Does it cost more if I do?
Yes.
Then, No. I don't smoke.

verification complete.

jr565 said...

What about poor smokers? they get the subsidy normally. Do they pay regular price?
What if they can't pay, because they're, like, poor and stuff?
doesn't Obama want poor people to have insurance?
And what if they have lung cancer because of smoking. Is that a precondition. I thought that the insurance companies can't deny people with preconditions.

jr565 said...

Screening for nicotine metabolites will catch not just smokers, but people who have stopped smoking but used other nicotine delivery systems (patches, Nicorette, e-cigs) to do so.

how are they going to test for this if you're applying on a website?

jr565 said...

herb wrote:
lie say you dont smoke, end up in the hospital with any one of many smoking caused diseases and if the insurance company figures out you were a life long smoker i could see them denying coverage because you lied on your application. I was on the jury in a similar case and the insurance company won.


But I thought Obamacare said insurance companies couldn't deny you coverage based on preconditions?

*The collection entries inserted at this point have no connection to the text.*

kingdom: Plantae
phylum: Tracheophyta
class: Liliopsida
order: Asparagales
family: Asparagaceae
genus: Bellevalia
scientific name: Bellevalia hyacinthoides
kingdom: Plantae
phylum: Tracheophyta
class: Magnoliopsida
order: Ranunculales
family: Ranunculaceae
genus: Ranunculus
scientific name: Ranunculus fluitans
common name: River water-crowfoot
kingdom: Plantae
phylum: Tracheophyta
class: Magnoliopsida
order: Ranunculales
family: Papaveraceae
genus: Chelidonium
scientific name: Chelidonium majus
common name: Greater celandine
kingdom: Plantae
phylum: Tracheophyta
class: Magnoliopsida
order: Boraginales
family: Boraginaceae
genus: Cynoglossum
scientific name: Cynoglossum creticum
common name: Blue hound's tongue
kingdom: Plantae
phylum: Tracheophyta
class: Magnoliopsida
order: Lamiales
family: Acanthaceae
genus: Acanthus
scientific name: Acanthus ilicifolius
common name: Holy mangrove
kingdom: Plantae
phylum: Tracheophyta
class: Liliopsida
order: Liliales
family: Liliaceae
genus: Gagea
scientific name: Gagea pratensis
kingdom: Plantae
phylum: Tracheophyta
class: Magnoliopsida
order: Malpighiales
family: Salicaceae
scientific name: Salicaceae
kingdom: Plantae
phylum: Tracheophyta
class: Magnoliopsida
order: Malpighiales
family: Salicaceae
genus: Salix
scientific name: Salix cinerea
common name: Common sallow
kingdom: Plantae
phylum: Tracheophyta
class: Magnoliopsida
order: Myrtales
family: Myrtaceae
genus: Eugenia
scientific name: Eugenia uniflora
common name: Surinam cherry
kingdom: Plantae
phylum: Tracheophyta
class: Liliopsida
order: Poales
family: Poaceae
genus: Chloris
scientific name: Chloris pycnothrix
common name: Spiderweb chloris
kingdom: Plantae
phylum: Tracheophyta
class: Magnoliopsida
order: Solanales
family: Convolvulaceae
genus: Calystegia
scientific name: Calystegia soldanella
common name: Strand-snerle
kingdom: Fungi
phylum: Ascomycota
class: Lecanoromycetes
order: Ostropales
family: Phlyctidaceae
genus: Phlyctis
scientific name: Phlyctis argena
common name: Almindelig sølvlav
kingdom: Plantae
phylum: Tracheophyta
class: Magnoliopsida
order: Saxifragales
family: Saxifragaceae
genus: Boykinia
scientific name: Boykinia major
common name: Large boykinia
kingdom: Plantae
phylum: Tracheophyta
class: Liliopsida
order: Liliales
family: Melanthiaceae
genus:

Hammond X. Gritzkofe said...

Sometimes being fair means people at higher risk cannot be charged more.

Sometimes being fair means people at higher risk must be charged more.

Sometimes it's not easy to decide which way is fair. That's why our Government hires people to decide for us.

Thanks.

Theranter said...

Smoking status is already in your EHR, best not to lie.

I have it on decent authority it is being used as a placemarker for the other conditions to be added at the whim of HHS. And let me guess what the next will be, hmm, gun ownership, then body mass, followed by alcohol consumption...

Smoking is just the first of many "nudges" to inflate the premiums in an attempt modify behavior and remove vast amounts of $ from the economy that are then laundered through the govt.